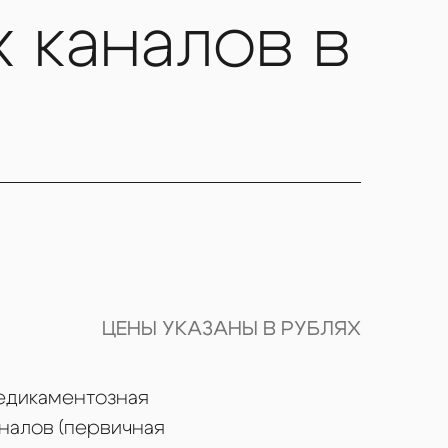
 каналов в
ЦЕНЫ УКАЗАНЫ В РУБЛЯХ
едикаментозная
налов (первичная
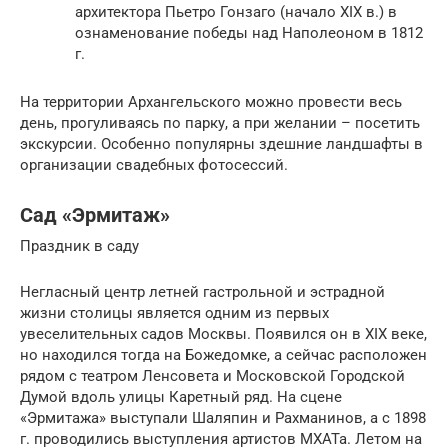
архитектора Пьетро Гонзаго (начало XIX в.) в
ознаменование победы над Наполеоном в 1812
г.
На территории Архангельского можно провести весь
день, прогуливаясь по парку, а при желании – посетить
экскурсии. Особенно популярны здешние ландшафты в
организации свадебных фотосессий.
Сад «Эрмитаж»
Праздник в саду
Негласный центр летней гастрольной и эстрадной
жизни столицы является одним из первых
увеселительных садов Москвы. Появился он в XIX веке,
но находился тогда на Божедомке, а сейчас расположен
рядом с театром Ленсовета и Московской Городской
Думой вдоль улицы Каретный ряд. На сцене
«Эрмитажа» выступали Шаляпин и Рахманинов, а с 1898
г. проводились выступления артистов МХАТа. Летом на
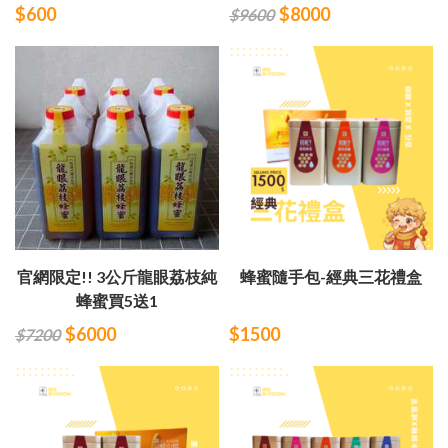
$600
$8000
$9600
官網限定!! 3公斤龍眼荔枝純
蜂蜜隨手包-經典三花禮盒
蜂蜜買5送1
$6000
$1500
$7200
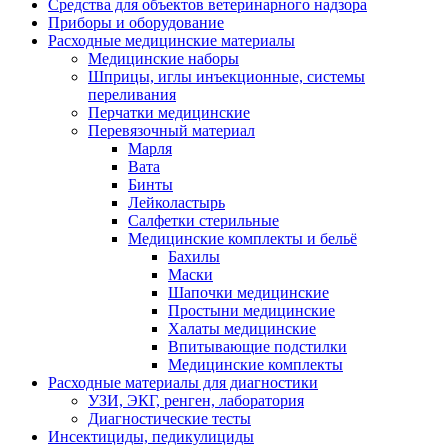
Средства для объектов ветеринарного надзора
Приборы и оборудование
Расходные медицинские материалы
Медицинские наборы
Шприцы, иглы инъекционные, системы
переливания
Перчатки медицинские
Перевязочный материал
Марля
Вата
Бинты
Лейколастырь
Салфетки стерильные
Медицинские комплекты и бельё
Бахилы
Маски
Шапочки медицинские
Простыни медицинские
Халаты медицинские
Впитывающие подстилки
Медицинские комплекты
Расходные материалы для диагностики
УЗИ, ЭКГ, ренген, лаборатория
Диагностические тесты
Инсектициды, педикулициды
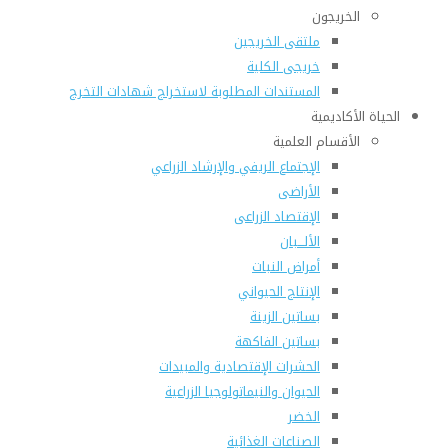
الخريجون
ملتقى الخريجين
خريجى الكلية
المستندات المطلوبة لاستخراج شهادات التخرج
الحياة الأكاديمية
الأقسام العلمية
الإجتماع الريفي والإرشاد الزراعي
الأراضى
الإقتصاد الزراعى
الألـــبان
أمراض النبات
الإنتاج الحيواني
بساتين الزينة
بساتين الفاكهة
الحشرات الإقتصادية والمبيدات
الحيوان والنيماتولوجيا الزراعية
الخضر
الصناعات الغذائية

———

### Work order
I need every line of the data that has the word "комплекты"; please list them.

### Finished task
Медицинские комплекты и бельё
Медицинские комплекты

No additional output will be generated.